Et il a ri tout bas comme s'il s'était souvenu de quelque chose.
C'était peut-être la première fois que je l'entendais rire.
Y avait-il quelque chose d’amusant chez Franz Kafka ?
Le Commendatore a repris son ton initial et il a continué,

-La vérité est autrement dit la représentation et la représentation est la vérité.
La meilleure chose à faire, c'est avaler une représentation telle quelle, sans logique ni fait, sans chercher le nombril du porc ni les couilles de la fourmis. 
Qu'un être humain tente d'atteindre la compréhension en dehors de cette manière, c'est comme essayer de faire flotter un panier percé.
Je vous le dis par gentillesse.
Il vaudrait mieux oublier ce sujet.
Malheureusement, ce que fait Menshiki-kun est aussi une chose semblable.

-C'est-à-dire, quoi que je fasse, tout sera vain ?

-Nul ne peut faire frotter un objet qui a de multiples trous sur l'eau.

-Précisément qu'est-ce qu'il essaie de faire ?

Le Commendatore a haussé les épaules.
Et il a créé entre les sourcils une ride charmante qui rappelle Marlon Brando dans sa jeunesse.
Je ne crois pas que Commendatore ait jamais vu le film d'Elia Kazan, ''Sur les quais'', mais sa manière de froncer le sourcil était vraiment semblable à Marlon Brando.
Je n'arrivais pas à imaginer jusqu’où le Commendatore allait puiser son inspiration pour ses différentes apparences et expressions du visage. 
Il a ajouté,

-Il n'y a que très peu de choses que je peux vous expliquer sur ''Assassinat du Commendatore'' de Tomohiko Amada.
Parce que l'essence est dans l'allégorie et la métaphore.
L'allégorie et la métaphore ne doivent pas être expliquées par des mots.
Elles doivent être avalées, et le Commendatore s'est gratté le revers de l'oreille avec le bout de l'auriculaire comme fait un chat avant la pluie.
Mais je vous apprends une seule chose.
Même si ce n'est pas grand chose, demain soir, vous recevrez un coup de fils de la part de Menshiki-kun.
Vous devrez lui donner votre réponse après mûre réflexion.
Pourtant votre réponse ne changera pas même si vous réfléchissez longuement.
En tous cas, ce sera mieux de délibérer suffisamment longtemps.

-Et ce qui est important, c'est de faire savoir à l'interlocuteur que je réfléchis. 
Comme un geste.

-Tout à fait.
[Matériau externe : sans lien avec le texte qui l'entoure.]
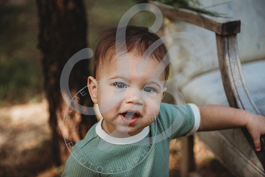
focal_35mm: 70
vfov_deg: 19.5
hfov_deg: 28.8
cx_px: 132
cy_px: 88
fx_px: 515
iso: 100
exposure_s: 1/250
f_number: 2.8
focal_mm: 70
Refuser d'abord la première offre, c'est une règle inflexible et de base dans le business.
Il n'y a rien à perdre à apprendre ça, a dit le Commendatore et il a ri tout bas. 
Il semble qu'il est de bonne humeur aujourd'hui.

-Au fait, ça n'a rien à voir avec ça, mais est-ce amusant de tripoter un clitoris ?

-Ce n'est pas parce que c'est amusant qu'on tripote un clitoris, selon moi.

-C'est incompréhensible à mes yeux.

-Aux miens aussi, ai-je dit.
Même une idée ne comprend pas tout.

-De toute façon, il est temps de s'en aller, a dit le Commendatore.
J'ai un endroit où aller, je n'ai pas assez de temps.''

Et le Commendatore a disparu d'une manière graduelle et lente comme disparaît le Chat du Cheshire.
Je suis allé à la cuisine, j'ai préparé un repas simple et j'ai dîné tout seul.
Je me suis ensuite demandé à quel endroit une idée devait se rendre.
Mais je n'avais évidemment aucune idée.